Venezuela is planning on oil to finance 63 percent of its budget for 2023, a figure slightly higher than this year’s, Reuters reported Monday, citing a document it had seen.
The stronger reliance on oil comes as the U.S. government’s revises its sanctions, first imposed in 2019, on the South American country’s state-owned oil company, PDVSA. The easing of sanctions would allow exports to the United States, boosting oil sales.

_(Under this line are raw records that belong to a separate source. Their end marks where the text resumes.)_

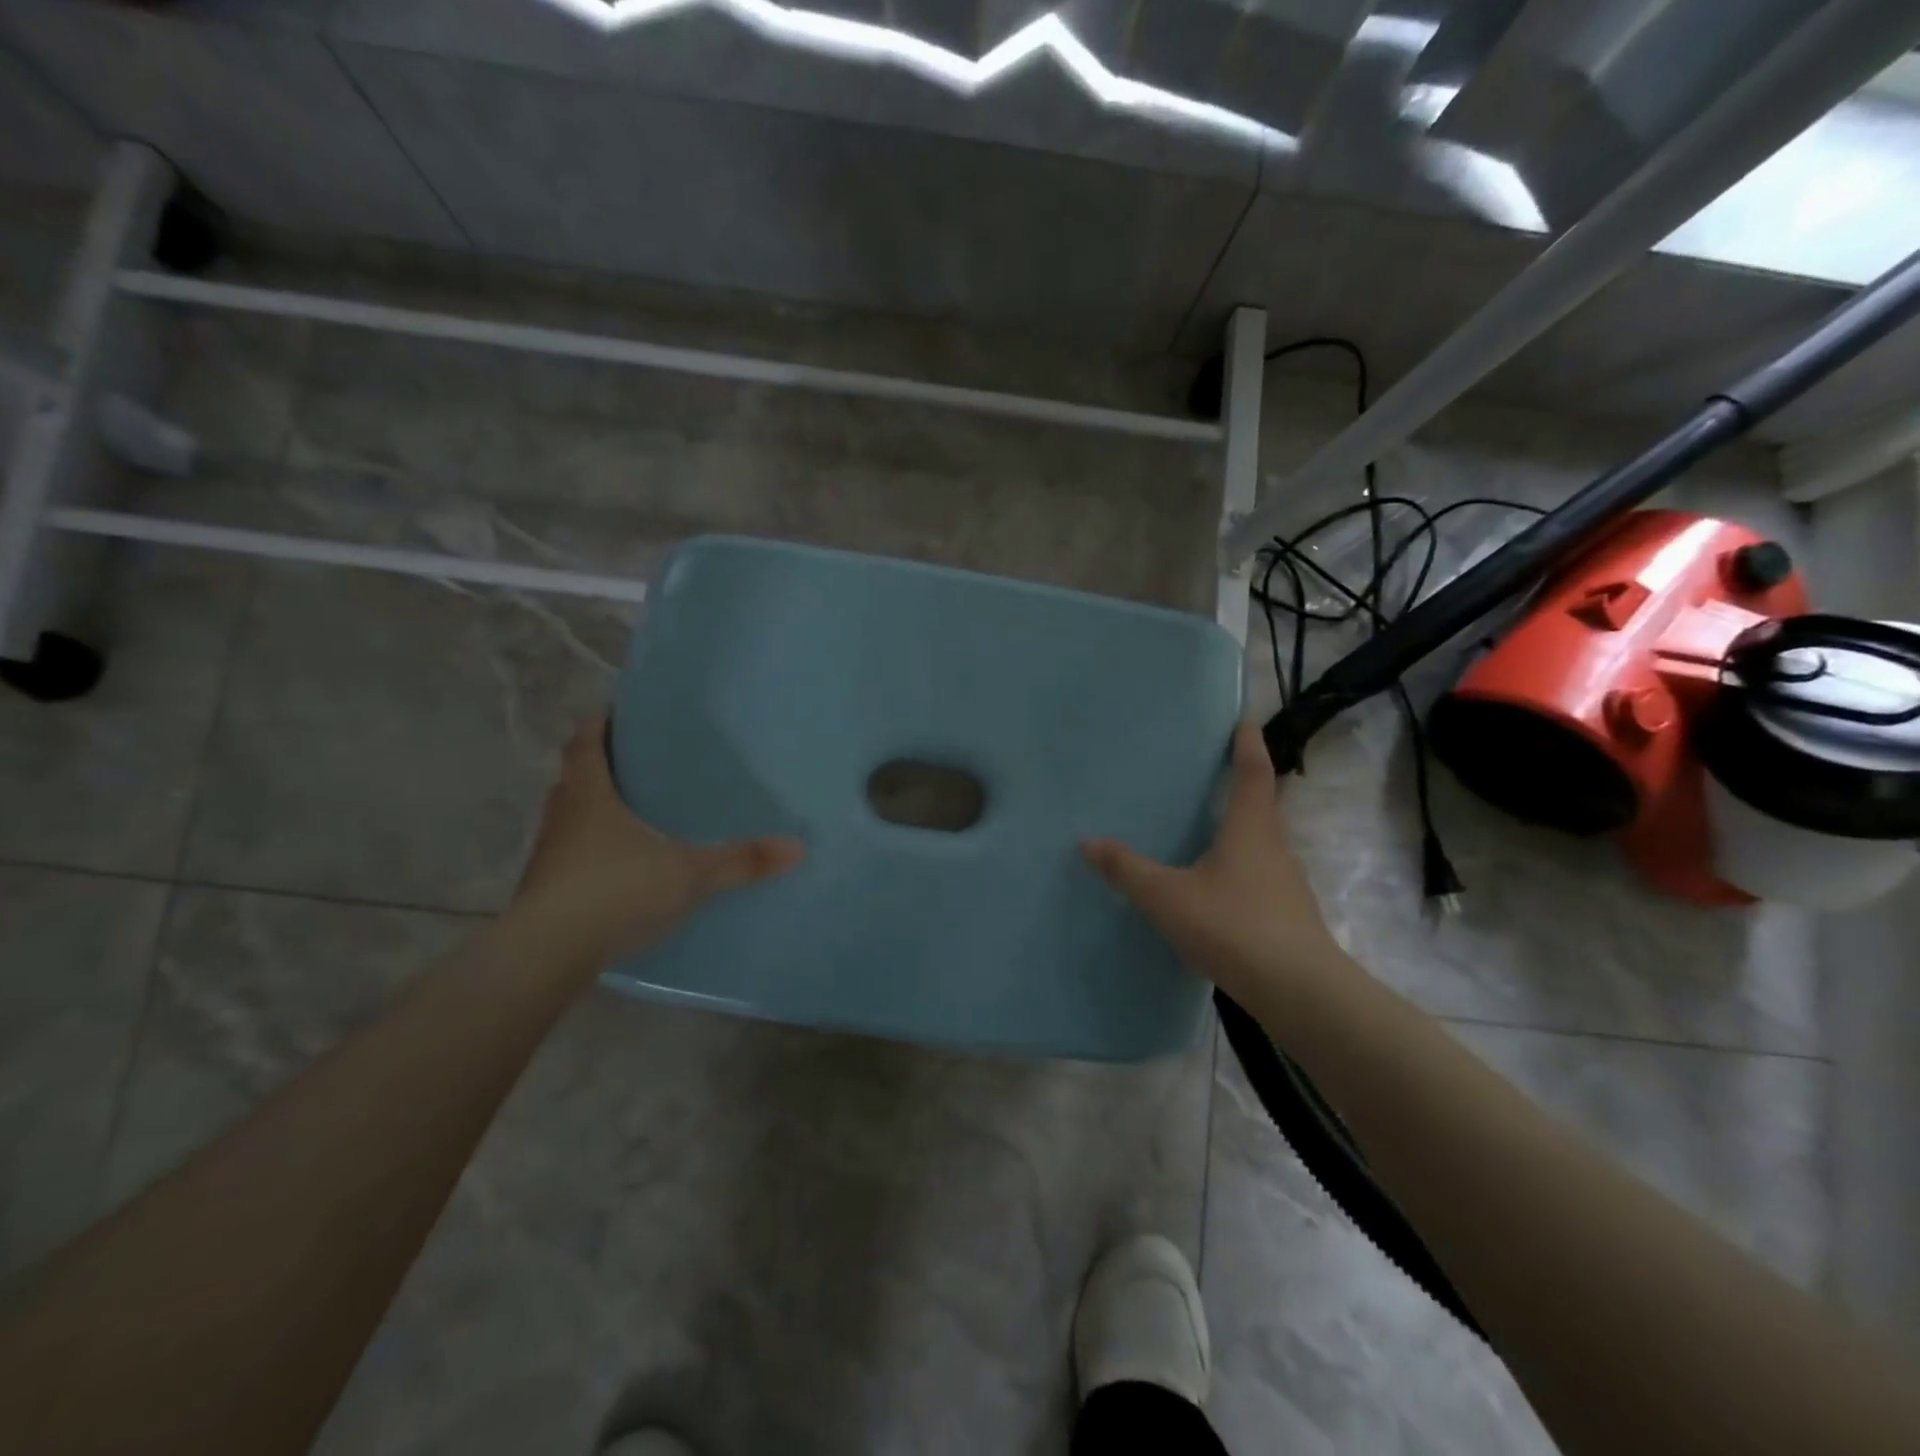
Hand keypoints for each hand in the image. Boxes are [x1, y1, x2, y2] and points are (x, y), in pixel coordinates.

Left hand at [513, 714, 804, 965]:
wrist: (548, 954)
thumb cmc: (615, 891)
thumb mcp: (688, 874)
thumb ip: (741, 861)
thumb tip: (798, 846)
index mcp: (589, 796)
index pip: (584, 743)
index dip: (598, 724)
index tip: (617, 711)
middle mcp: (562, 818)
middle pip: (574, 779)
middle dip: (600, 767)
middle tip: (637, 762)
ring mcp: (550, 857)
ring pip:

President Nicolás Maduro’s government expects the national budget to amount to $14.7 billion in 2023, the wire service reported, 8.5 percent higher than the 2022 budget, which stood at $13.6 billion. Revenues from PDVSA would bring in $9.34 billion to the government’s budget, up from this year’s $8.2 billion contribution, though the document did not specify average daily oil output. “The rebound in global demand for post-pandemic crude oil and the impact of the war between Russia and Ukraine on global oil markets have provided the executive branch with additional resources in recent months,” Asdrúbal Oliveros, director at economic analysis firm Ecoanalítica told the daily Latin America Advisor in a Q&A published on April 18.
Though global prices have risen this year, Venezuela’s production is lower, a result of continued divestment, mismanagement and sanctions. On Dec. 2, U.S.-based oil major Chevron signed contracts with Venezuelan Oil Minister Tareck El Aissami and representatives of PDVSA, Reuters reported. The contracts include the Petroboscan and Petropiar joint ventures between Chevron and PDVSA, Reuters reported. Under the agreements, Chevron could recoup more than $4 billion in debt that PDVSA owes it, The Wall Street Journal reported.